Cada viagem à Amazônia tem e terá o seu gosto particular, sabor de tempero diferente. É como se cada entrada na selva representasse sempre uma primeira vez, uma virgindade de vida e de experiências, virgem a mata, virgens os rios e os igarapés, com água que passam e não voltam jamais. Um mistério, um sonho, hiper-realidade, o jângal amazônico do tamanho de um vasto mundo, um sufoco de escuridão de matas, uma superfície inacabável de águas, com horizontes cada vez mais distantes. Só se sabe que é rio e não é mar, porque a água é doce e não salgada, é barrenta e não azul. Por questão de ondas e de marés quase não seria possível diferenciar, pois nisso os rios da Amazônia são bem parecidos com os oceanos. O vento sopra onde quer, ninguém sabe de onde vem, nem pra onde vai. Tudo é uma só imensidão.
Da primeira vez, em Manaus, com Olímpia e Ana Irlanda, o desconhecido total com todas as doses de aventura entre alguns civilizados e uma maioria de quase selvagens. De segunda, com um grupo de colegas de São Paulo, do Paraná, do Rio Grande do Sul e do Ceará, vi e vivi uma saga de alegrias e temores, com filmagens, fotos, experiência direta da selva, com o calor do amanhecer e o calor da chegada da noite: Ivone, Rosa, Maria de Jesus, Roberto, Gazzaneo, tantos e quantos outros companheiros de trabalho de boa temporada em Brasília. A terceira, partindo de Belém, só gente de Montes Claros, participantes de um congresso de hotéis e restaurantes, companheiros de descidas em Salvador, Recife, Fortaleza e São Luiz, em cada local reminiscências para nova estórias. Um traço comum em todas três viagens: barcos sem salva-vidas, porque salva-vidas só sobram para turistas estrangeiros, os granfinos que pagam em dólares.
Em Belém, a mataria está em volta, beira de cidade, tão alta e tão sombria que pouco se vê da luz do sol tropical, quando muito, frestes, revérberos fracos de claridade. Uma multidão de cipós e galhos e folhas que se cruzam, um vaivém frenético de ramagens que balançam à brisa calma e quente. Silêncio humano, barulho da natureza, umidade só, universo quase líquido e de clorofila, toda a vida planetária, fora o bicho homem, parece estar ali. E está! Tudo em quantidade inimaginável, tudo sobrando, desperdício de beleza e mistérios.
Afinal, o guia nos mostra uma casa de taipa, fechada só dos lados, fogão tosco, sem a presença de qualquer móvel doméstico, um único jirau para não dizer que só existe o vazio.

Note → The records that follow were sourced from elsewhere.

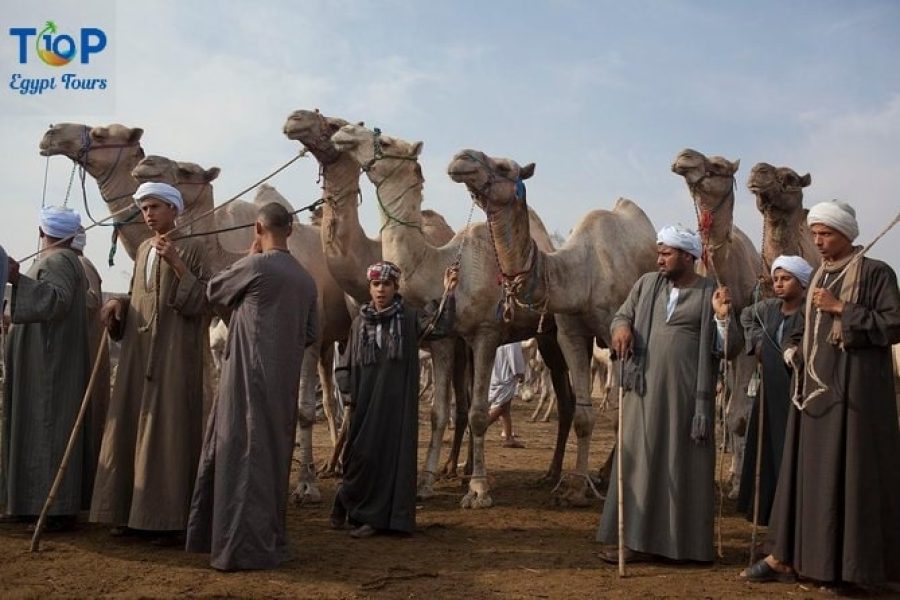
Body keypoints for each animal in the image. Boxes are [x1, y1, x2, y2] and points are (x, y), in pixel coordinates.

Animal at [284, 109, 474, 496]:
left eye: (331, 123)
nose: (294, 118)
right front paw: (338, 467)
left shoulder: (438, 338)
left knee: (465, 401)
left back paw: (456, 468)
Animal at [330, 123, 576, 506]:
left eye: (384, 141)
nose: (344, 131)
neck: (439, 264)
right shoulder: (445, 340)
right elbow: (438, 412)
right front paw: (427, 483)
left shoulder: (486, 334)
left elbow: (477, 412)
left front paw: (478, 490)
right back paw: (545, 474)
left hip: (551, 336)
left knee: (567, 400)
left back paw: (559, 476)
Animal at [446, 149, 656, 502]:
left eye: (504, 167)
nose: (461, 158)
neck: (583, 273)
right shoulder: (570, 332)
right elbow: (583, 414)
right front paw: (576, 487)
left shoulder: (617, 336)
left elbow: (618, 415)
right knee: (570, 402)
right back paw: (558, 475)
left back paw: (607, 473)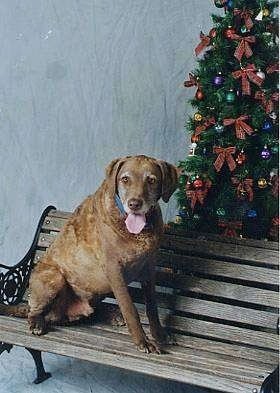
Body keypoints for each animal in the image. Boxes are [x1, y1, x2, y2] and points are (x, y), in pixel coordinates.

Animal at [24, 155, 177, 354]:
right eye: (125, 179)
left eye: (151, 180)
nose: (134, 204)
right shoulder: (114, 270)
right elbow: (130, 308)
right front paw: (143, 341)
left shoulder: (149, 268)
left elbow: (152, 307)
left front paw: (159, 335)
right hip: (53, 277)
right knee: (35, 311)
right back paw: (37, 323)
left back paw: (111, 315)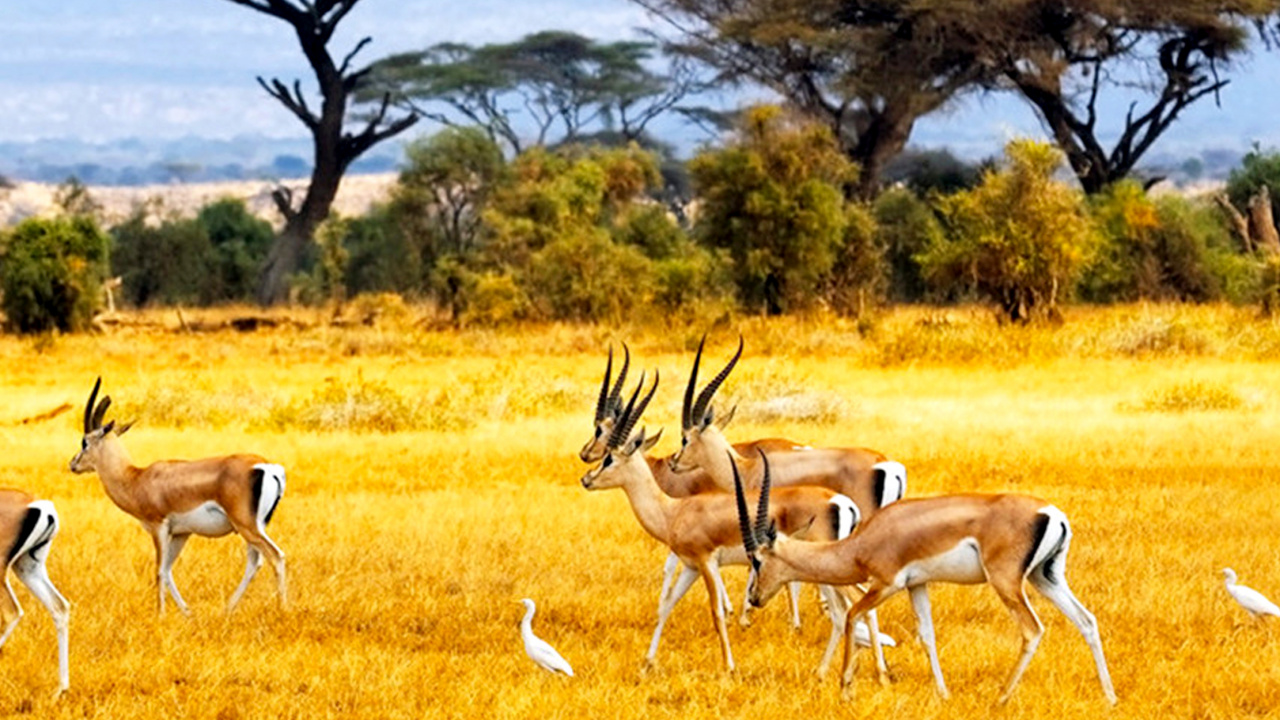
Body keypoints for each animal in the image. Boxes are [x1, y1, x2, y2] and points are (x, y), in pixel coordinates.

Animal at [68, 377, 287, 615]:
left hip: (246, 526)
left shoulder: (159, 527)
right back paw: (227, 609)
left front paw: (160, 614)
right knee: (255, 563)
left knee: (276, 556)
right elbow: (168, 571)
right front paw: (187, 612)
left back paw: (282, 609)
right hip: (255, 527)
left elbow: (159, 571)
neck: (136, 478)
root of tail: (265, 466)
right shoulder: (182, 533)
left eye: (84, 442)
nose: (73, 464)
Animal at [579, 370, 891, 675]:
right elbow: (667, 605)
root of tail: (841, 502)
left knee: (852, 605)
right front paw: (647, 663)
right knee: (853, 606)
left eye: (608, 459)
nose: (586, 478)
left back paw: (867, 670)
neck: (673, 510)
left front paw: (729, 666)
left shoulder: (706, 562)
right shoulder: (691, 567)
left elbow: (717, 611)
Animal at [732, 456, 1117, 706]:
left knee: (1032, 629)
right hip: (1045, 578)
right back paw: (1110, 698)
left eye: (756, 559)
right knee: (1087, 621)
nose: (755, 598)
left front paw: (845, 689)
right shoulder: (918, 585)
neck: (863, 542)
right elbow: (927, 635)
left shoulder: (886, 584)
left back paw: (1001, 698)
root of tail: (1051, 513)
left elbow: (854, 615)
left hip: (1007, 583)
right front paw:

Penduradas, muitas redes, oito ou dez, parece para servirem de assento e de dormida. Um homem, uma mulher, dez garotos moreninhos, que sobem no açaizeiro tão rapidamente como se fossem micos de circo. Trepar em árvores é para eles tão natural como nadar nos caminhos de igapós, faz parte do viver. Achando a família bem grandinha, pergunto ao dono da casa quantos filhos eles tem.

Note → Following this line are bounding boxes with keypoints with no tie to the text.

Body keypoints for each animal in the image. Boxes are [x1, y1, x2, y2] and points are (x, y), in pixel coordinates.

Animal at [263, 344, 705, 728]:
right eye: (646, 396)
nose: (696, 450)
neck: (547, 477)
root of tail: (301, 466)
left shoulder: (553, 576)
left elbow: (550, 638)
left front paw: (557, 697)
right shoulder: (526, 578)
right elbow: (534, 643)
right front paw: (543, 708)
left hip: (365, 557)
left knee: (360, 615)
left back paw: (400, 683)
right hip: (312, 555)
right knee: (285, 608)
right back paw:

- Com esta mulher, tenho estes dez. Com a que deixei lá pouco tempo, tinha onze.
- O senhor tem 21 filhos? – Perguntou Luiz Salvador.
- Vinte e um com as duas derradeiras. Mas eu já consumir mais três, antes, com dez filhos cada uma. Ao todo já espalhei no mundo 51 moleques, gente pra chuchu.

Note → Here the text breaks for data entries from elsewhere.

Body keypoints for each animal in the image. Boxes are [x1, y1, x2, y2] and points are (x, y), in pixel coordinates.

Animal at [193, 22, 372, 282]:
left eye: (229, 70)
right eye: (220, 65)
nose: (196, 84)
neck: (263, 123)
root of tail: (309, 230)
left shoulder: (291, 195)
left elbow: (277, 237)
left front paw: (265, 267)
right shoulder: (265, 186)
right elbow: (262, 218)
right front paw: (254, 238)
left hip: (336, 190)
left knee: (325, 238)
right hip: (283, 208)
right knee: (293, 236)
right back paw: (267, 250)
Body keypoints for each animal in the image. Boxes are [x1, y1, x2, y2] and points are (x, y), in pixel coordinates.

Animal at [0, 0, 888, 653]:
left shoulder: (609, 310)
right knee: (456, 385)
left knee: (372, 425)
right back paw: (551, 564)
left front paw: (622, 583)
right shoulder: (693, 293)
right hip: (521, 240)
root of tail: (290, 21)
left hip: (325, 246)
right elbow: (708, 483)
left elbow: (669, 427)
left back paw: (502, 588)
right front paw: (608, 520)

Foi aí que Nídia – doutora-médica, não agüentando a curiosidade e o interesse científico, perguntou de queima-roupa:
- Ouvi, antes, o senhor dizer que tem 60 anos; como está muito novo, parecendo ter pouco mais de 40, pode me dizer o que fazer para se conservar assim? Tem alguma coisa que toma para não envelhecer? Qual é o segredo? – Concluiu sorrindo.
- Tomo nada não, dona. Sou assim porque a vida aqui é maneira, não tem barulho de cidade. Mas já que a senhora quer saber, eu não tomo, mas tem os outros por aí que tomam maripuama. O homem fica bom de mulher e bom de filhos.
- Foi nesse ponto, que não pude deixar de entrar na conversa. Perder tempo pra quê? É a chance, amigos. “Onde é que a gente encontra esse remédio?”.
- Lá mesmo onde vocês desceram do barco, naquela vendinha. – Respondeu o caboclo. Compra os galhos, tira a casca, põe no vinho, e deixa três dias no sereno. É tiro e queda, faz até milagre!
- Claro que, na volta, antes de entrar de novo no barco, o dono do armazém vendeu muito pedaço de pau e uma raizada de dar gosto! Só eu comprei dois quilos, que estou guardando para o futuro.